[What is needed] Answer with the exact lines of the following material from the one containing "20: (412, 352, 2.35)" through the one containing "36: (139, 189, 2.12)", both end lines included.

*** Available records ***

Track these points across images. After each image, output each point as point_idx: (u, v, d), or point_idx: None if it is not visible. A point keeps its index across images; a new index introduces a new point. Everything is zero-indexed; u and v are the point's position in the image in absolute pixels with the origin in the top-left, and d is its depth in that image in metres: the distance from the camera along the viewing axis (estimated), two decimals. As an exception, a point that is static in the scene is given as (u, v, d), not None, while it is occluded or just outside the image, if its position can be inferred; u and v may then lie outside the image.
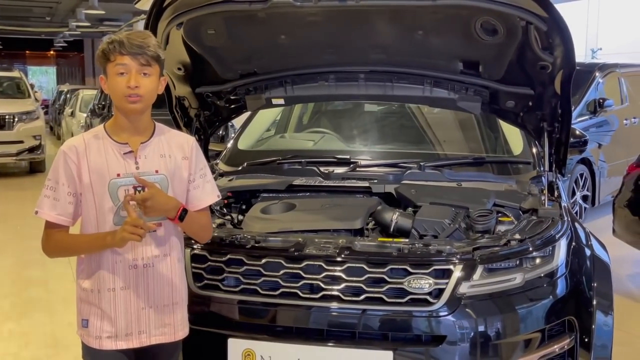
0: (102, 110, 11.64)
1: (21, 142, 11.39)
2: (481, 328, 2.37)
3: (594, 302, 2.68)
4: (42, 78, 37.86)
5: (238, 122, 4.26)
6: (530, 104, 3.12)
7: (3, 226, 7.83)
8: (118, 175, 2.13)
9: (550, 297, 2.53)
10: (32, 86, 13.85)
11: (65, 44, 30.75)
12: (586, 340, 2.59)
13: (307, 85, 3.32)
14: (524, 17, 2.63)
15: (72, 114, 15.39)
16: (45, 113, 16.94)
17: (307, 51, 3.16)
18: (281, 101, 3.41)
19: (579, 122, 7.90)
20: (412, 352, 2.35)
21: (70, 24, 22.17)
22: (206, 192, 2.29)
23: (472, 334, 2.36)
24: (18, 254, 6.52)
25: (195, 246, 2.63)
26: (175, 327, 2.25)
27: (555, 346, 2.48)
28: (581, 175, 7.95)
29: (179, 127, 3.46)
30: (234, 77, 3.35)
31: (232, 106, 3.54)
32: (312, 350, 2.39)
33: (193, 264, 2.59)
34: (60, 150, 2.17)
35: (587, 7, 14.69)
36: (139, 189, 2.12)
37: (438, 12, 2.75)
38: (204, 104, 3.47)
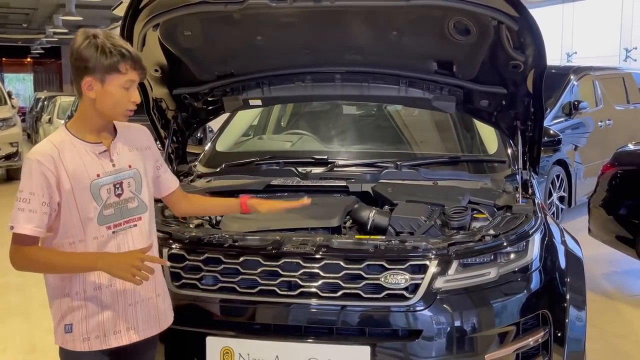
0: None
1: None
2: (457, 322, 2.40)
3: (568, 297, 2.72)
4: (19, 85, 37.49)
5: (215, 125, 4.27)
6: (504, 103, 3.17)
7: None
8: (98, 175, 2.11)
9: (525, 291, 2.57)
10: (9, 94, 13.71)
11: (42, 51, 30.55)
12: (560, 334, 2.63)
13: (284, 86, 3.35)
14: (496, 16, 2.68)
15: (50, 121, 15.28)
16: (23, 120, 16.79)
17: (284, 52, 3.19)
18: (258, 102, 3.43)
19: (554, 124, 8.01)
20: (390, 347, 2.38)
21: (47, 30, 22.03)
22: (172, 175, 2.46)
23: (447, 327, 2.39)
24: (-5, 261, 6.47)
25: (173, 246, 2.64)
26: (159, 319, 2.27)
27: (530, 339, 2.52)
28: (557, 176, 8.06)
29: (156, 129, 3.47)
30: (211, 79, 3.37)
31: (210, 108, 3.56)
32: (291, 347, 2.41)
33: (171, 264, 2.59)
34: (31, 159, 2.06)
35: (561, 12, 14.90)
36: (117, 185, 2.14)
37: (411, 13, 2.79)
38: (181, 106, 3.48)
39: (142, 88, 3.33)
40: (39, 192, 2.03)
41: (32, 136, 20.44)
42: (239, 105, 3.47)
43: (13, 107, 12.82)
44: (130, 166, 2.19)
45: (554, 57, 14.12)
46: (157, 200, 3.02)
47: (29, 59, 36.58)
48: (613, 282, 5.84)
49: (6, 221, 2.09)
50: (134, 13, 2.87)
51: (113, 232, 2.14)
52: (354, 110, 4.38)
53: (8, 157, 11.57)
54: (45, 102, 18.58)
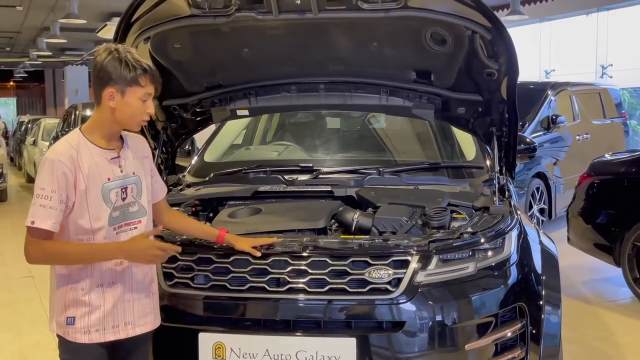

*** End of Available records ***

[Response to this task]
20: (412, 352, 2.35)
21: (70, 24, 22.17)
22: (206, 192, 2.29)
23: (472, 334, 2.36)
24: (18, 254, 6.52)
25: (195, 246, 2.63)
26: (175, 327, 2.25)
27: (555, 346, 2.48)
28: (581, 175, 7.95)
29: (179, 127, 3.46)
30: (234, 77, 3.35)
31: (232, 106, 3.54)
32: (312, 350, 2.39)
33: (193, 264, 2.59)
34: (60, 150, 2.17)
35: (587, 7, 14.69)
36: (139, 189, 2.12)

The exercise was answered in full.